Il Libro del Mese - Giovanna Motta, Baroni in camicia rossa, Firenze, Passigli, 2011
di Fabio L. Grassi
Non furono tutti Gattopardi. I Poerio e i Settembrini non venivano da Marte. Il ricordo del grande pensiero illuminista dei Galiani e dei Filangieri, e dell’esperienza di governo murattiana, non era spento. Tra i ceti privilegiati del Regno delle Due Sicilie, insomma, non mancavano ambienti ben attenti a ciò che avveniva in Europa e molto critici verso il potere vigente. E non mancarono quelli che pagarono di persona perché le cose cambiassero.

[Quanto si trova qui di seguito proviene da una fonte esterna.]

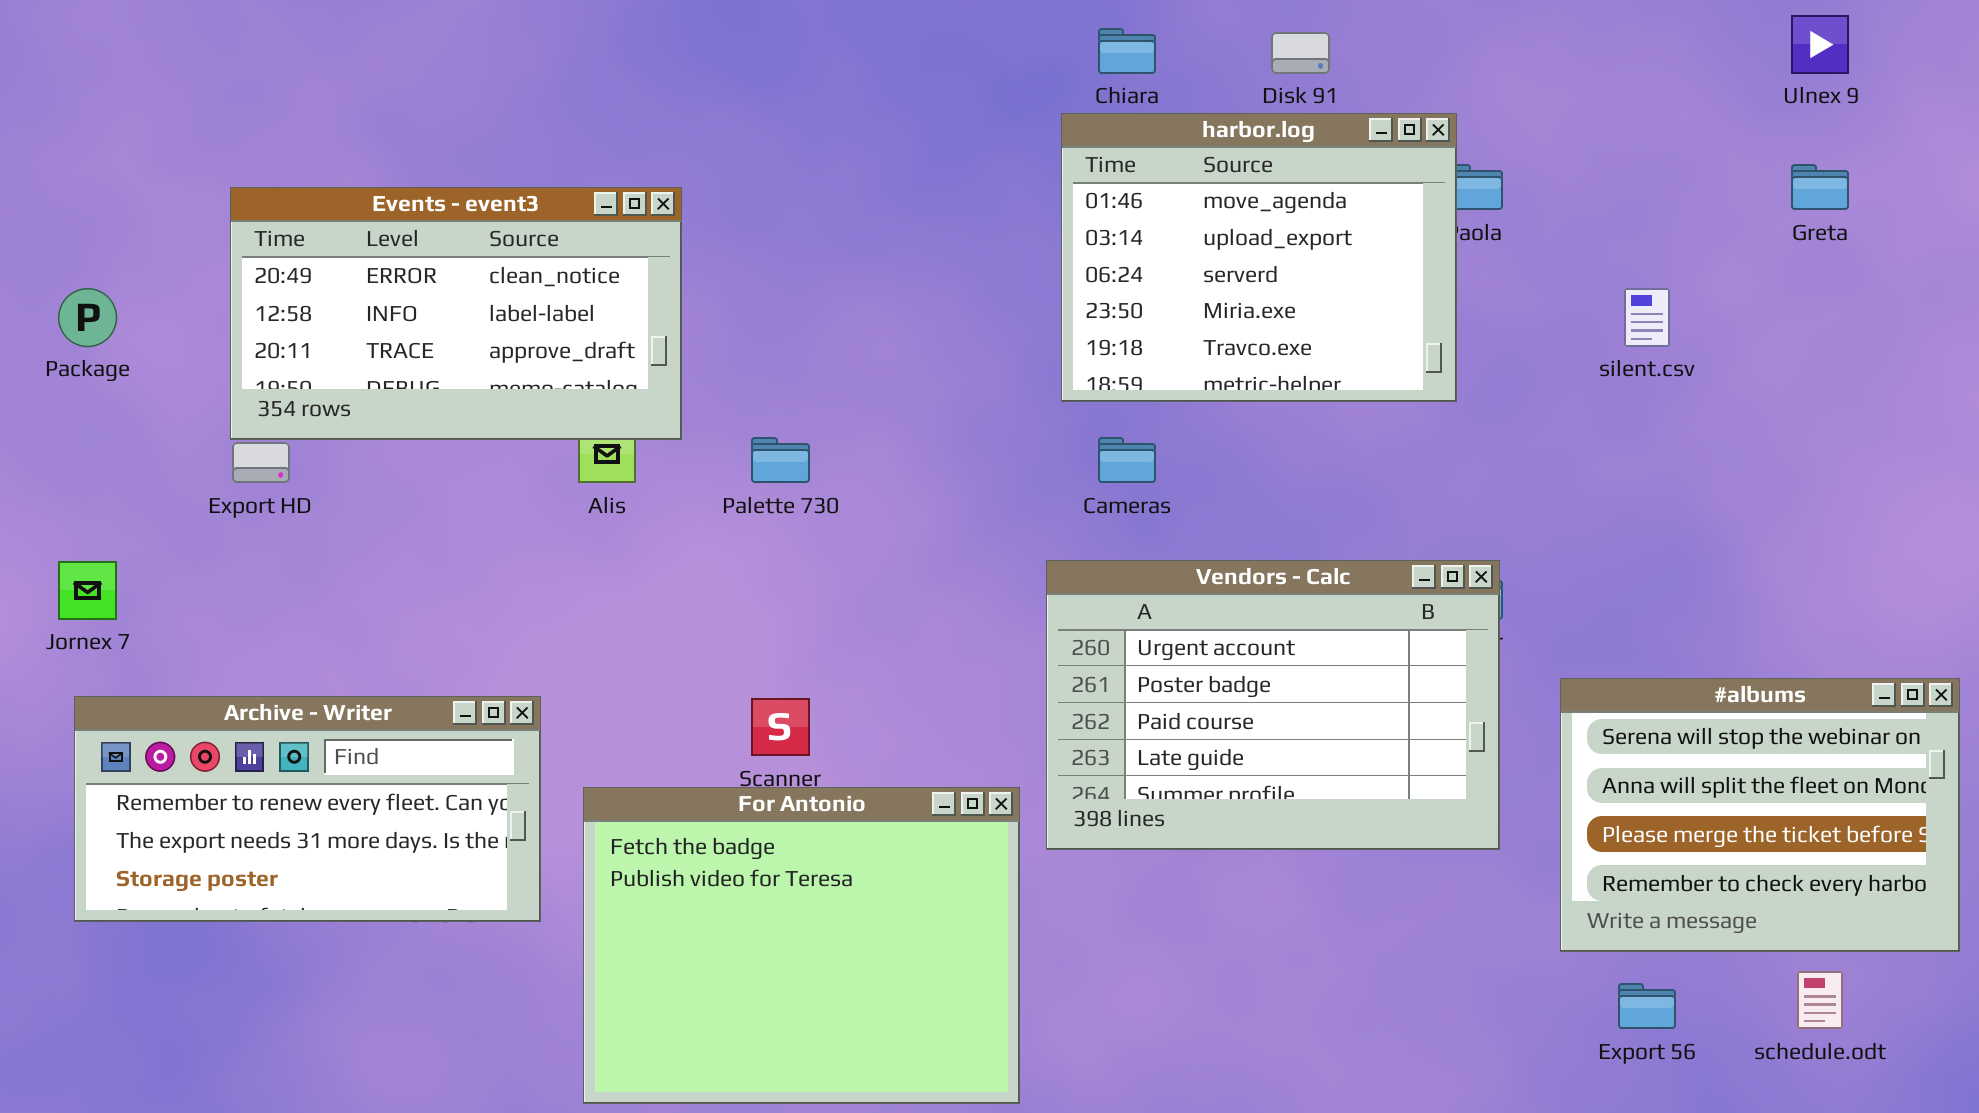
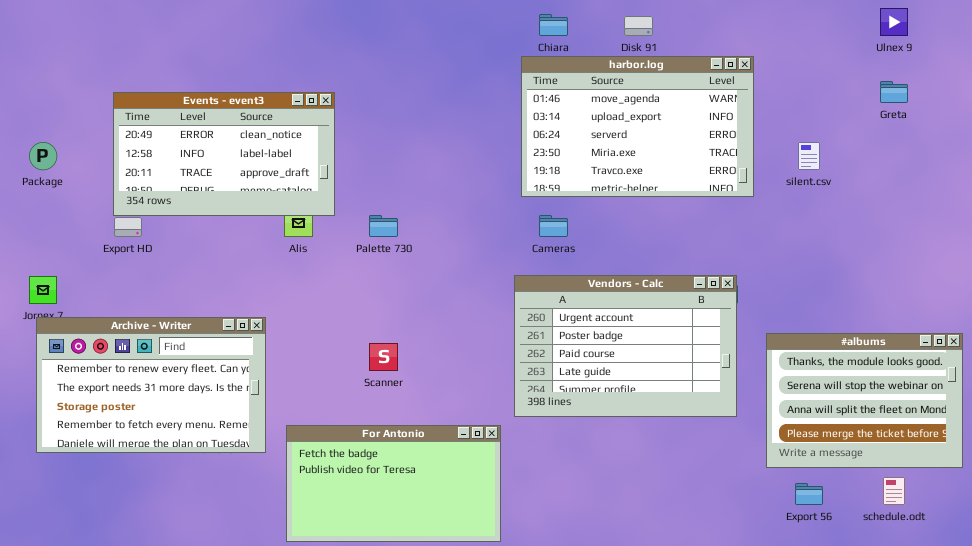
harbor.log: [1061,113,1457,402] -> [521,56,754,197], resized
#albums: [1560,678,1960,952] -> [766,333,963,468], scrolled up 1 row
Archive - Writer: [74,696,541,922] -> [36,317,266,453], resized
For Antonio: [583,787,1020,1104] -> [286,425,501,542], resized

A ricordarci questo e altro, dopo il primo felice docu-fiction Il mercante di Panni (Firenze, Passigli, 2009), viene molto a proposito questo secondo consimile lavoro di Giovanna Motta, ordinario di Storia Moderna e direttrice del dottorato in Storia d’Europa presso l’Università “La Sapienza” di Roma. Viene in un momento in cui troppo spesso da una parte il regno borbonico viene rappresentato come un’isola felice, con i suoi famosi (ma purtroppo sterili) primati, dall’altra le classi dirigenti meridionali vengono dipinte in blocco come un insieme di opportunisti (a meno che non abbiano decisamente preso le parti della resistenza anti-garibaldina e anti-sabauda).
Il racconto di Giovanna Motta, che ripercorre con ritmo spesso incalzante e partecipazione storica il filo delle memorie familiari, mostra il mondo dei “baroni” nelle sue complesse sfaccettature - l’ambiente poteva essere omogeneo, ma molto diverse furono le scelte individuali - e ha il pregio particolare di avere come ambiente geografico privilegiato la Calabria, tappa solitamente trascurata dell’avventura garibaldina dopo la più nota impresa dei Mille. E’ bene infatti limitare il concetto di “impresa dei Mille” alla primissima fase della spedizione. Quando Garibaldi passò lo Stretto, già da tempo ormai i suoi seguaci erano assai più di mille. E non arrivò a Napoli su un tappeto volante. Durante la sua faticosa risalita della penisola, prima del Volturno, prima di Teano, molte cose accaddero e tutti gli interessati, a iniziare dai gruppi dirigenti, ebbero il tempo di riflettere sul da farsi.
L’attenta analisi storico-sociologico-politica non rimane mai astratta, come ben dimostra il passo seguente:
“Poi all’improvviso, a mano a mano che si avvicina alla sua meta, tutto cambia per quell’uomo che ha galoppato tutta la notte scavalcando le montagne. Quasi gli manca il fiato quando all’orizzonte scopre il mare, raggiunto da un vento irrequieto che lo increspa, allora preme il suo cavallo, lo forza facendolo schiumare e incalzandolo di continuo… e ancora … e ancora… deve fare di tutto per arrivare in tempo, per risolvere il destino di un uomo. Forse… se quel golfo fosse stato più quieto… se il volenteroso cavaliere avesse trovato un passo meno impraticabile… se la barca fosse stata più robusta e pronta ad affrontare quell’improvviso ingrossarsi dell’acqua … forse… la storia avrebbe avuto un’altra conclusione”.
Questo libro breve, piacevole e commosso giunge, nell’anno del centocinquantesimo anniversario dell’unità, come salutare e meritorio contributo all’equilibrato giudizio storico su un momento decisivo della storia d’Italia.